Our tallies now look like:

A is preferred to B because votes 1 and 3 put it before B.
B is preferred to C because votes 1 and 2 put it before C.
C is preferred to A because votes 2 and 3 put it before A.

So we do indeed have A preferred to B preferred to C preferred to A.

I regard Condorcet’s Paradox as basically the protoexample of intransitivity: I find that 9 times out of 10 if you have an intransitive relation you can construct an example that looks like Condorcet’s Paradox.

Let’s see how to do that with our dice:

We’re going to construct dice which basically look like voters.

Specifically each of our dice will have opposite sides marked with the same value, so they can take only three distinct values. We will label these values “Low, Medium and High”. Values may be in the range 1-9, with low values being 1-3, medium being 4-6 and high being 7-9.

The idea of our construction is that any high roll will beat any medium or low roll, etc. Further each die rolls low, medium or high with equal probability. So the only thing that determines the winner will be which one wins when they have the same value type. These categories low, medium and high will be our voters 1, 2 and 3, and one die will beat another most of the time if and only if the majority of voters rank it more highly.

So we want:

Low: A,B,C
Medium: B,C,A
High: C,A,B

Thus A will beat B if we roll low or high. B will beat C if we roll low or medium. C will beat A if we roll medium or high.

Conveniently, we have constructed our categories with three values each, so all we need to do is assign each of those values to a different die to get the ranking.

So:

A takes the values 3,4 and 8 (best low, worst medium, middle high)
B takes the values 2,6,7 (middle low, best medium, worst high)
C takes the values 1,5,9 (worst low, middle medium, best high)

And we get the desired result: On a category tie, A will beat B two thirds of the time, B will beat C two thirds of the time and C will beat A two thirds of the time.

We didn’t deliberately try for it, but it’s also worth noting that these all have the same expected score: 3 + 4 + 8 = 2 + 6 + 7 = 1 + 5 + 9 = 15. So they all have an expected score of 5.
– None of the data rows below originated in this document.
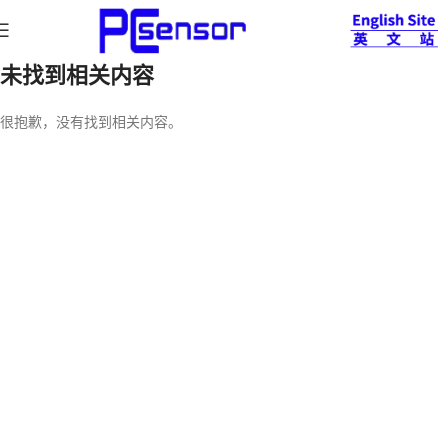
未找到相关内容
很抱歉，没有找到相关内容。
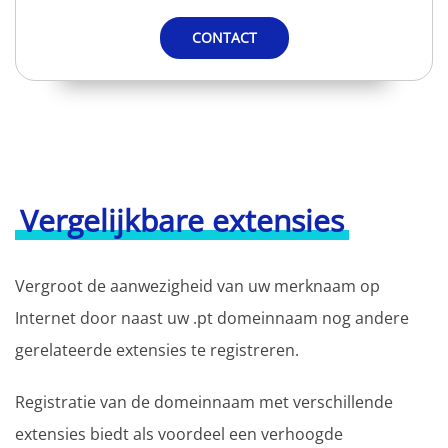
CONTACT
Vergelijkbare extensies
Vergroot de aanwezigheid van uw merknaam op
Internet door naast uw .pt domeinnaam nog andere
gerelateerde extensies te registreren.
Registratie van de domeinnaam met verschillende
extensies biedt als voordeel een verhoogde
As a side note, the actual victory chances are much lower than this: A tie will only happen a third of the time, and the rest of the time each die wins exactly half the time, so the real advantage is \(\frac{1}{3} \times \frac{2}{3} + \frac{2}{3} \times \frac{1}{2} = \frac{5}{9}\). So they will win more than half the time (just shy of 56% of the time), but not by much.

So there we have it. Non-transitive dice. This isn’t the only way you can get them – you can make it work with only the normal values 1 to 6 for example – but it’s probably the simplest example to understand, and now that we’ve shown that it’s possible the rest is just optimising for specific details.